■ DESCRIPTION OF THE TASK ■
According to the financial statement excerpt, what final dividend per share do the Directors propose for the year ended 31 January 2017?

■ PROVIDED PASSAGE ■
--- START ---
The Directors propose a final dividend for the year ended 31
January 2017 of 3.6 pence per share, subject to shareholder
approval at the Annual General Meeting to be held on 28 June
2017.
The Air Partner Employee Benefit Trust, which held 341,820
ordinary shares of 1p each at 31 January 2017 (2016: 159,236
ordinary shares of 5p each) representing 0.65% (2016: 1.6%) of the
Company's issued share capital is not entitled to receive
dividends. A further 413,640 ordinary shares of 1p each (2016:
100,910 ordinary shares of 5p each) shares are held by the Trust in
a nominee capacity for two (2016: two) beneficiaries of the
Trust.
5 EARNINGS PER SHARE
The calculation of the basic and diluted earnings per share is
based on the following data:
2017 2016
Continuing and discontinued operations GBP'000 GBP'000
========================================= ======== ========
Earnings for the calculation of basic
and diluted earnings per share
Profit attributable to owners of the
parent company 2,847 2,294
Adjustment to exclude other items 556 1,097
========================================= ======== ========
Underlying profit attributable to owners
of the parent company 3,403 3,391
========================================= ======== ========
Number of shares Number Number
======================================= ========== ==========
Weighted average number of ordinary
shares for the calculation of basic
earnings per share 52,361,659 50,606,225
Effect of dilutive potential ordinary
shares: share options 1,133,083 275,720
======================================= ========== ==========
Weighted average number of ordinary
shares for the calculation of diluted
earnings per share 53,494,742 50,881,945
======================================= ========== ==========
2017 2016
From continuing operations GBP'000 GBP'000
========================================= ======== ========
Earnings
Profit attributable to owners of the
parent company 2,847 2,294
Adjustment to exclude profit for the
year from discontinued operations - (387)
--- END ---
[Stored data entries]
--- START ---
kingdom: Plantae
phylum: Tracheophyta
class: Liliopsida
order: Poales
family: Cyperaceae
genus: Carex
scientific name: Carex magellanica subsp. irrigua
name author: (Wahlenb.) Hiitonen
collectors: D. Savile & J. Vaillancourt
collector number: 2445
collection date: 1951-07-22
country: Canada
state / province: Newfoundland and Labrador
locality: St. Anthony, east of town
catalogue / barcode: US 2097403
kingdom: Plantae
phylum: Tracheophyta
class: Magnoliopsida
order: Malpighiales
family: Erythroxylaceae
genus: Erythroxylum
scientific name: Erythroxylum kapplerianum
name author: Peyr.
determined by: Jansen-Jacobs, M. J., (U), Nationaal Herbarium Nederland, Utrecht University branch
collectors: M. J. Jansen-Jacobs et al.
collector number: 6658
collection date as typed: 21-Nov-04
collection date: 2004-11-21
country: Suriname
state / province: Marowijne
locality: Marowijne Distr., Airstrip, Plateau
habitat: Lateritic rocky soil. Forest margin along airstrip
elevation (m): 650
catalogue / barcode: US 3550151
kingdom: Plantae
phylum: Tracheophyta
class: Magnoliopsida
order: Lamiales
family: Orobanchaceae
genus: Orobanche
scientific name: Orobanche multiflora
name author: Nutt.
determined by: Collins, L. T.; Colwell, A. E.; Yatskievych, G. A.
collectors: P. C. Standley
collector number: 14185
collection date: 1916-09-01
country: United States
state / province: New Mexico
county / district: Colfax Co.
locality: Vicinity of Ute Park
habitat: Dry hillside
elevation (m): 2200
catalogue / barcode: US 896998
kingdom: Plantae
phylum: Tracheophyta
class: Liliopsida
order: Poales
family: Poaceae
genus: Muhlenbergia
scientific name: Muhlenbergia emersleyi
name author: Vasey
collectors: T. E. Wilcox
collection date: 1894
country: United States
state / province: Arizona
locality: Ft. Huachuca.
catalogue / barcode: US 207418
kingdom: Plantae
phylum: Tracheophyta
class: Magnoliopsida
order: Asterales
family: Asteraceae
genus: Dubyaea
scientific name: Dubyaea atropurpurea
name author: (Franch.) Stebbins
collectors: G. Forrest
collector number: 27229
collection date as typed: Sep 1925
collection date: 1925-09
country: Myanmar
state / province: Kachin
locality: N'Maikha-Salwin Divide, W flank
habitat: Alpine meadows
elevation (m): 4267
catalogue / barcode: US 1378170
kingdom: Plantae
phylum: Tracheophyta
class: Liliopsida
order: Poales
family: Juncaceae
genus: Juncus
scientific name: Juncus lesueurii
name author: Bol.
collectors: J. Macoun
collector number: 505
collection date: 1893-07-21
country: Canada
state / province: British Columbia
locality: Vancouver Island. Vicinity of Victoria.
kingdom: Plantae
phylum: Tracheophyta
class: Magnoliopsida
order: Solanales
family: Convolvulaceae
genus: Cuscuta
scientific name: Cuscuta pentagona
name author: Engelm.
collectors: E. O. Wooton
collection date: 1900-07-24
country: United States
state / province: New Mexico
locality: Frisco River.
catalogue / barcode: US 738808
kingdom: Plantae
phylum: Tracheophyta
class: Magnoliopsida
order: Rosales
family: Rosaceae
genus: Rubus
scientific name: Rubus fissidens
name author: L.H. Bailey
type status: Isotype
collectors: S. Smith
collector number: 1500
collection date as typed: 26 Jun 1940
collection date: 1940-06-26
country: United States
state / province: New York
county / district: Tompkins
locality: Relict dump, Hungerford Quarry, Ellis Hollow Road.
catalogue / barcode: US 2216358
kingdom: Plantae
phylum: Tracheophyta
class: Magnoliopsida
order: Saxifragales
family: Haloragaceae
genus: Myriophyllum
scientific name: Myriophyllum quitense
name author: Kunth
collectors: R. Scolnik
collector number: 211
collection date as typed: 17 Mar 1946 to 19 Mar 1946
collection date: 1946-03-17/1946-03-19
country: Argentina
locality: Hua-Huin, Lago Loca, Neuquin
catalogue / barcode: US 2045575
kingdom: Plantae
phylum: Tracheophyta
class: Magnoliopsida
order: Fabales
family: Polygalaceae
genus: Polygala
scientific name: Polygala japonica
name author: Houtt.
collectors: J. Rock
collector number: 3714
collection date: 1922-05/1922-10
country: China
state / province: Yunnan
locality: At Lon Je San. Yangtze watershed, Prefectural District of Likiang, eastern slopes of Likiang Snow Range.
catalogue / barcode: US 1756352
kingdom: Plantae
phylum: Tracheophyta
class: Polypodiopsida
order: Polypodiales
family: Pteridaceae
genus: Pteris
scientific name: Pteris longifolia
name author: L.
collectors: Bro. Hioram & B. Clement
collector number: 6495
--- END ---
■ TASK SOLUTION ■
3.6 pence per share